U.S. Department of Agriculture (USDA) Secretary, Tom Vilsack, recently suggested there is no regulatory fix for country-of-origin labeling (COOL). After the World Trade Organization’s (WTO) ruling in favor of Canada and Mexico in an ongoing dispute with the United States over COOL, a team at the USDA studied the issue and found that there is no regulatory fix that would be consistent with U.S. law as it exists and also satisfy the WTO.
Vilsack said at the National Association of Farm Broadcasting convention that either Canada and Mexico will tell the United States clearly and more specifically what, if any, variation of COOL will work for them, or Congress has to give different directions that would allow the United States to comport with the WTO ruling to prevent whatever potential retaliation may occur.
The latest U.S. labeling rules, put into effect in 2013, require meat sold in grocery stores to indicate the country, or countries, where the animal was born, raised and slaughtered.

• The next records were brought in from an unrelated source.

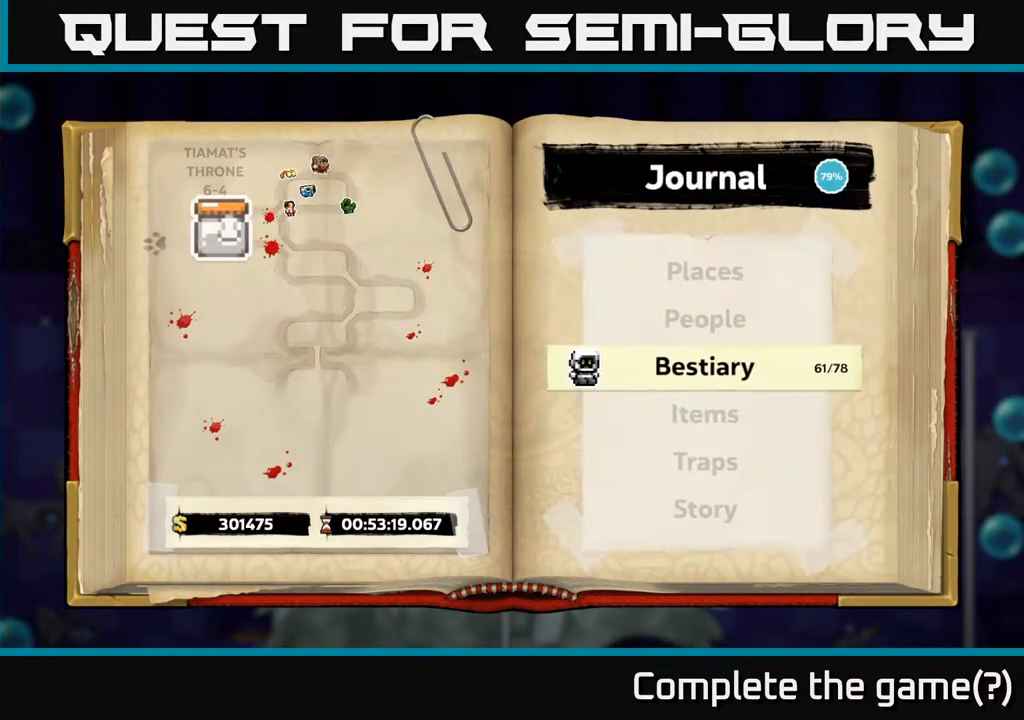
{"buttons": [], "left_stick": "center", "events": [[217, "DPAD_RIGHT", "down"], [367, "DPAD_RIGHT", "up"]]}
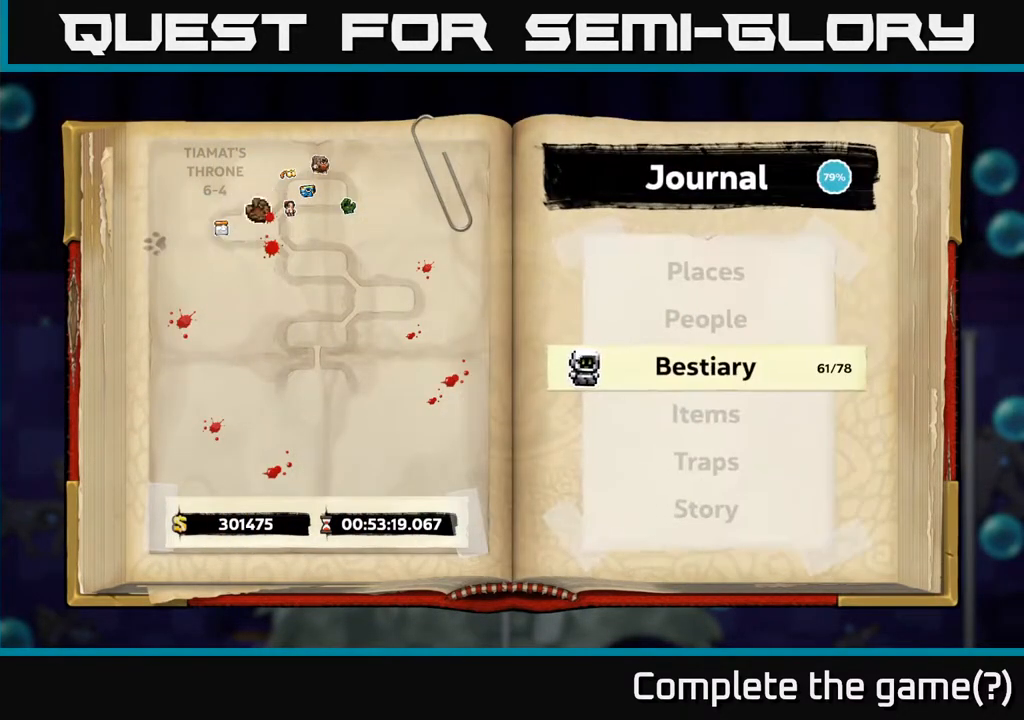
{"buttons": [], "left_stick": "center", "events": []}
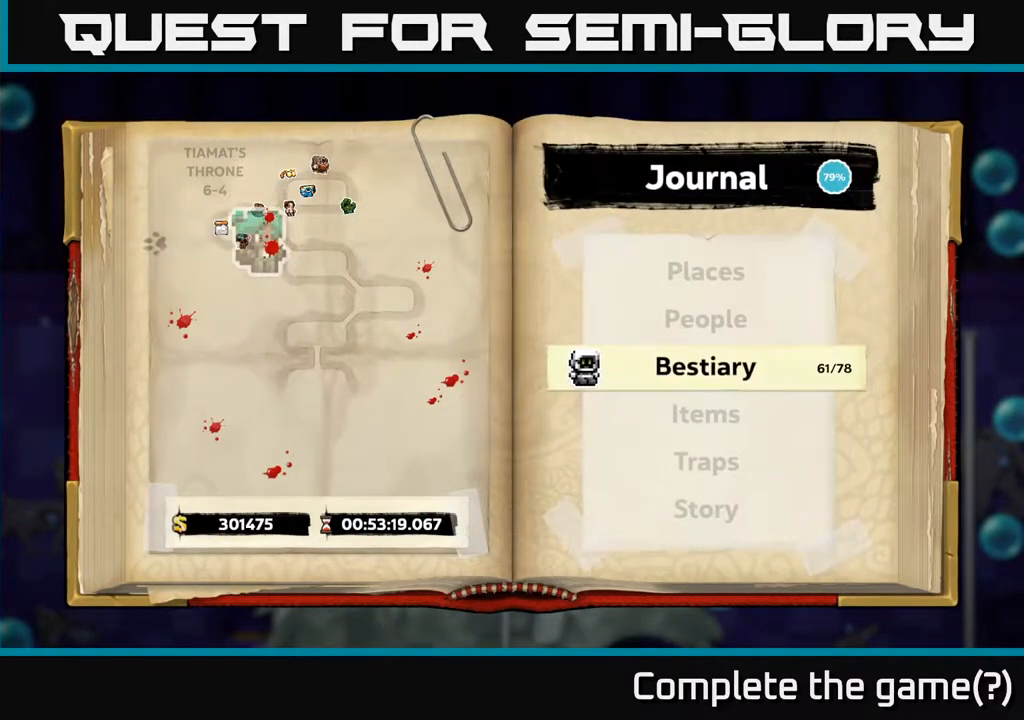
{"buttons": [], "left_stick": "center", "events": [[183, "B", "down"], [267, "B", "up"]]}
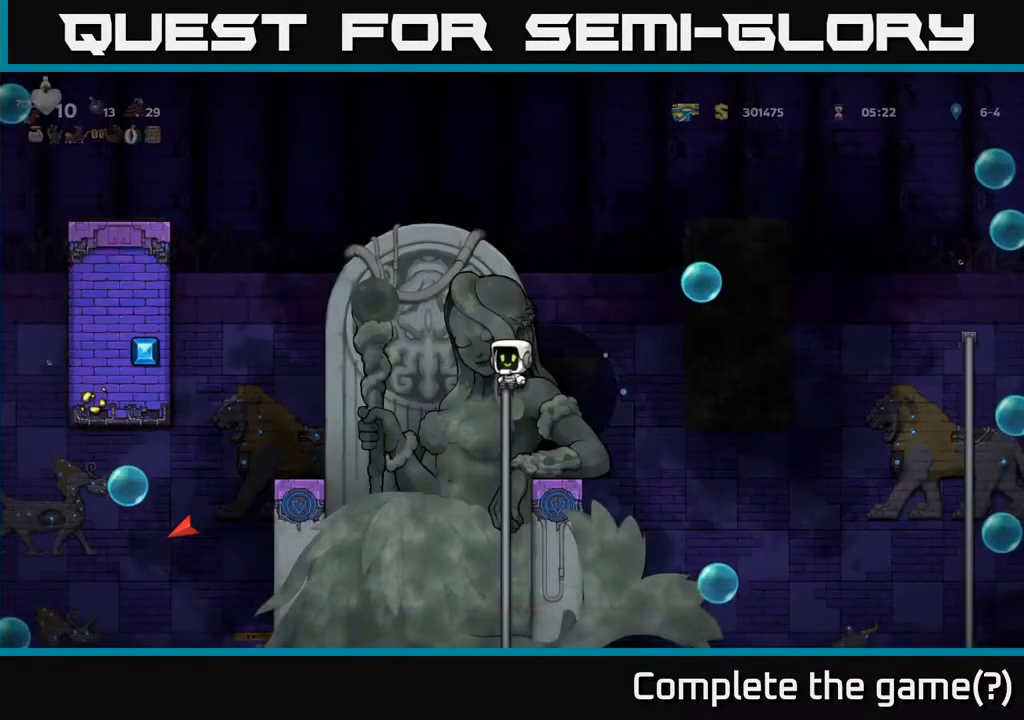
{"buttons": [], "left_stick": "center", "events": []}
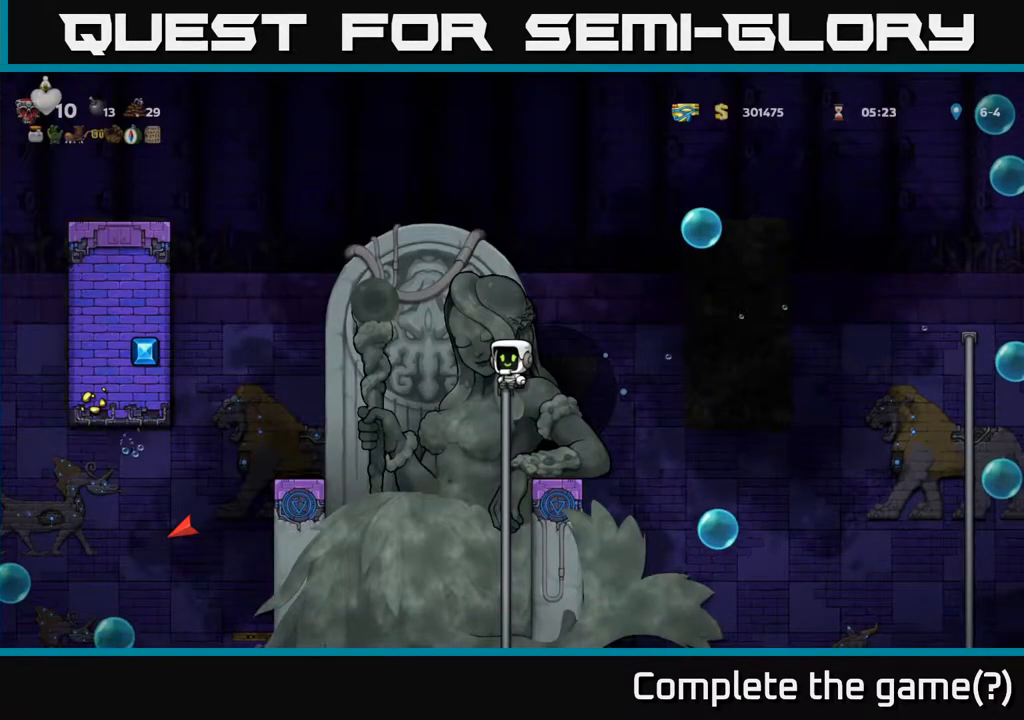
{"buttons": ["DPAD_LEFT"], "left_stick": "center", "events": [[17, "DPAD_RIGHT", "down"], [133, "DPAD_RIGHT", "up"], [383, "DPAD_LEFT", "down"]]}
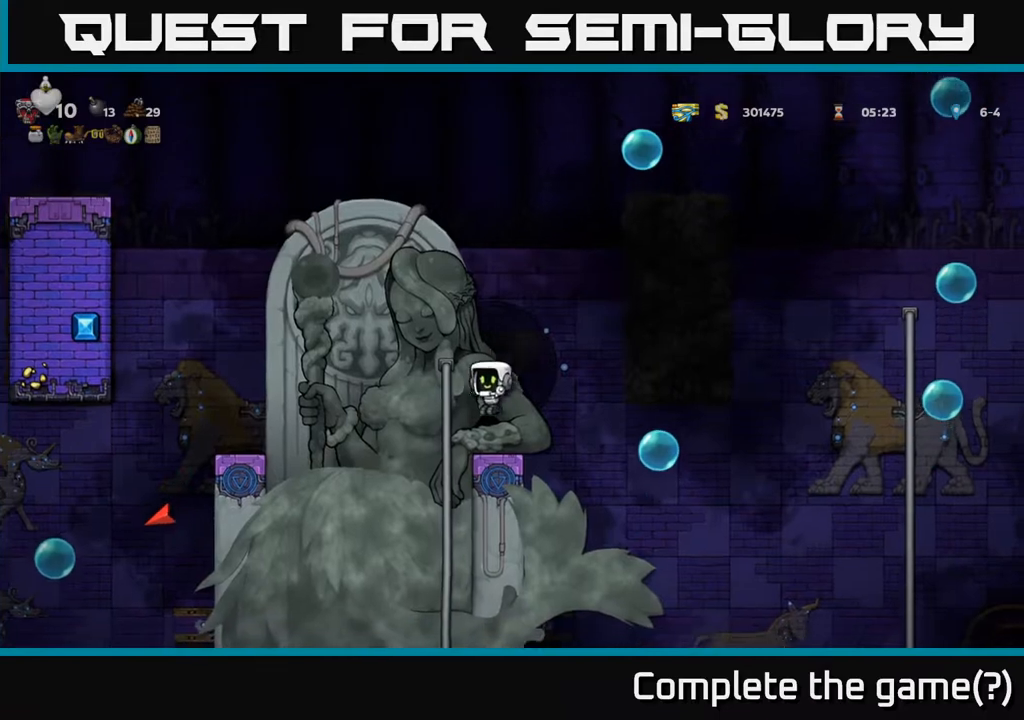
{"buttons": ["DPAD_DOWN"], "left_stick": "center", "events": [[67, "DPAD_UP", "down"], [83, "DPAD_LEFT", "up"], [183, "DPAD_UP", "up"], [217, "DPAD_DOWN", "down"]]}
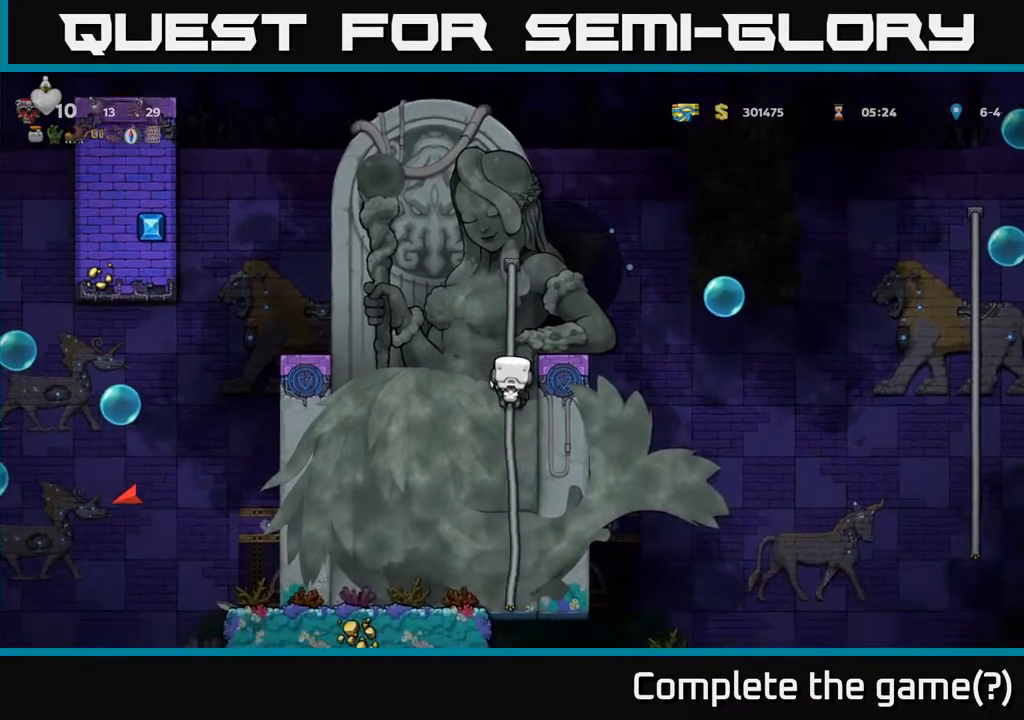
{"buttons": ["DPAD_DOWN"], "left_stick": "center", "events": [[83, "A", "down"], [217, "A", "up"], [250, "DPAD_DOWN", "up"], [333, "DPAD_UP", "down"], [417, "DPAD_UP", "up"], [450, "DPAD_DOWN", "down"]]}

According to the WTO report released in October, the labeling rules unfairly discriminate against meat imports and give the advantage to domestic meat products. This was the second time the WTO has ruled against the United States in this dispute. After passing mandatory COOL rules in 2008, the United States amended COOL in 2012 following an earlier WTO ruling against it.
The Office of the U.S. Trade Representative will decide whether to appeal the latest ruling and Vilsack has previously said that an appeal would not be filed until January.